Aun así, cogió mi mano y recorrió una de las líneas con el filo de su larga uña índice:

-Viene aquí a encontrar la paz. En el ruido la encontrará.

Bien. Me encantan las galletitas de la suerte. Gracias por su haiku, señora del pañuelo morado.

Muy hábil por su parte decirle eso a un hombre que acudía solo a una feria. Una feria en la que el hombre de la tómbola instaba a los viandantes a probar suerte, un niño pedía a gritos un perrito que se movía como si estuviera poseído y las canciones de los puestos se mezclaban unas con otras. Muy hábil, mi querida adivina.

Le miré con escepticismo y coloqué un euro en la mano que aún tenía abierta.
Me ató una pulsera en la muñeca sin pedir permiso. De ella colgaba una piedrecita que, según la adivina, me daría suerte. Pues vale.

No pude evitar ser masoca e irónico a partes iguales: compré queso en el mismo puesto de siempre. Observé con pena a un burro cuyos lomos tenían que soportar la carga de dos escandalosos niños.

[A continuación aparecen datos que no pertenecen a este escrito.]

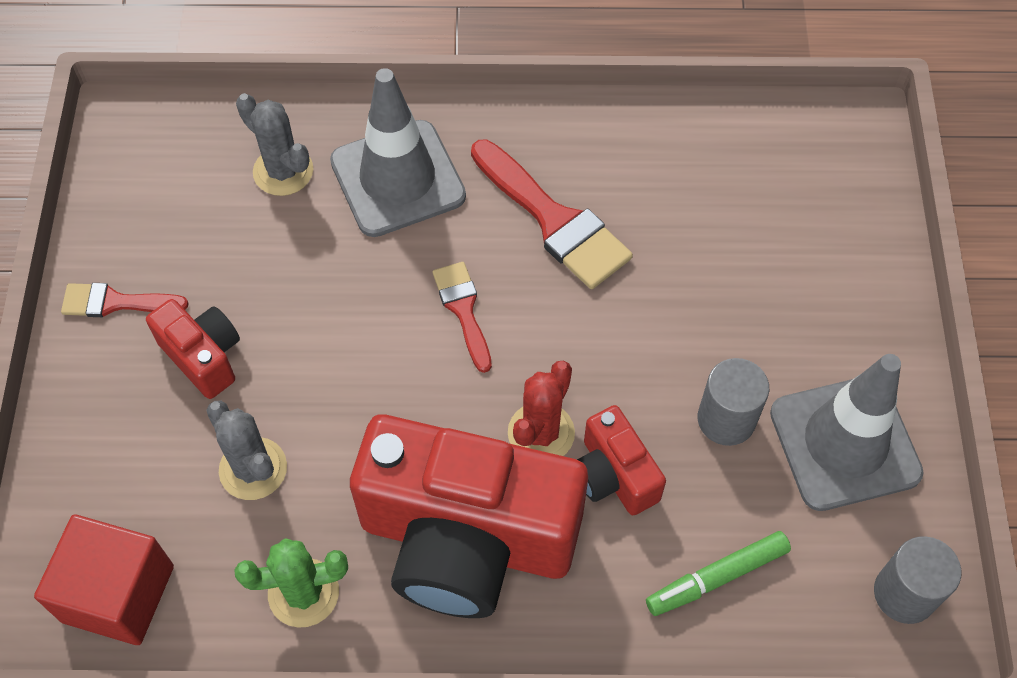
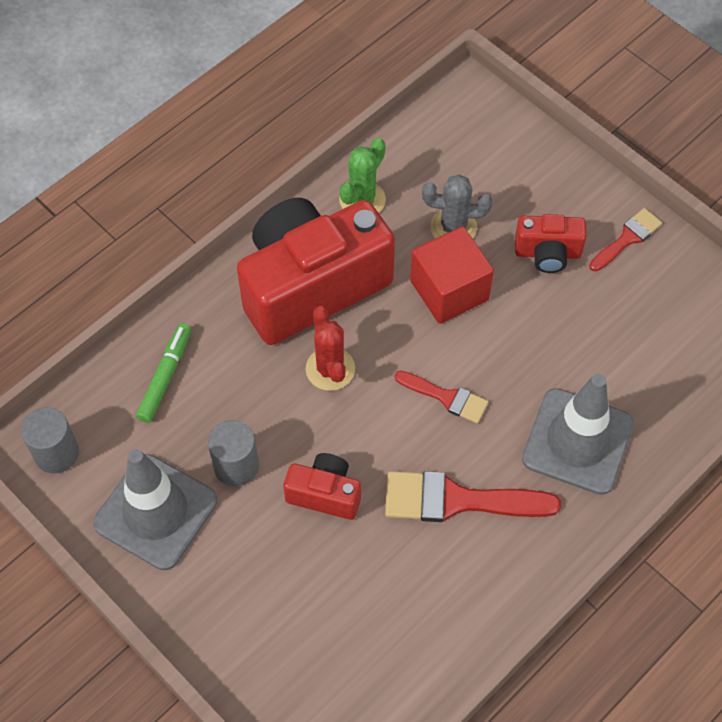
camera: 135 degrees right, 0 degrees up
red cube [34,514,174,645] -> red cube moved to [410,226,494,324]
grey cactus [236,93,313,196] -> none
red camera [577,405,666,515] -> red camera moved to [283,453,361,520]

El polvo de un puesto lleno de libros de segunda mano me hizo estornudar, pero aún así me detuve para regalarme una antigua edición de Grandes Esperanzas de Dickens.

Miré de reojo los puestos que ofrecían los restos de unos arbustos aromatizados en pequeños cuencos de mimbre. Los cartelitos que acompañaban aseguraban que eran útiles para el mal de amores y los dolores si se tomaba en infusión o se hacían emplastos con ellos. Me reí con disimulo. Sólo creía que esos efectos fueran reales si la gente se las fumaba.

Habían muchas personas allí paradas observando con interés, yo decidí recurrir a algo más tradicional y efectivo para subir mi ánimo: me detuve ante un puesto de algodón de azúcar y pedí uno.
Un hombre, que supuse que llevaba allí tantos años que sería algo así como el chef de los algodones de azúcar, se dispuso a enrollar la masa rosa sobre el palito, cuando, una mujer que parecía su hija, le apartó con delicadeza. El cascabel que descansaba entre sus clavículas tintineaba mientras movía todo aquel azúcar. Encima de su blanca sonrisa, un aro le brillaba en la nariz. Un puñado de rastas descansaban sobre su vestimenta, entre hippy y medieval.

-Apuesto a que es la primera vez que una mujer le regala flores- dijo con una sonrisa traviesa mientras me tendía un algodón de azúcar con una forma nada habitual.

Yo le devolví la sonrisa y le di las gracias mientras ella me seguía mirando a los ojos.
Era guapa. Pero bastante más joven que yo. Y seguro que aquella broma se la hacía a todos los hombres.

Seguí caminando un largo rato sin mirar hacia ningún lado, mientras me pringaba los dedos y pensaba en aquella mujer tan peculiar. La alegría que transmitía parecía haberse pegado en aquella masa hipercalórica, y, para mi sorpresa, yo la engullía en cada bocado.

Cuando acabé mi dulce, vi que en la plaza ya se agolpaba el gentío y me acerqué al grupo heterogéneo que se había formado.
A Pablo le encantaban este tipo de espectáculos. Sin embargo, Clara los odiaba y siempre se quedaba rezagada en algún puesto mientras nosotros disfrutábamos de la energía y ritmo de aquellos chavales.

Demasiado ruido, decía...

Un grupo de jóvenes se colocaron en el centro de la plaza. La batucada estaba a punto de comenzar. Unos ojos me miraron fijamente y después rieron al mirar mi mano derecha: el palito desnudo del algodón todavía estaba allí. Me guiñó un ojo y por primera vez en mucho tiempo fui capaz de sonreír con la mirada. Entonces, los tambores comenzaron a sonar.











(Relato perteneciente al taller de Literautas "Móntame una escena", que aparece en el tercer libro de dicho taller.)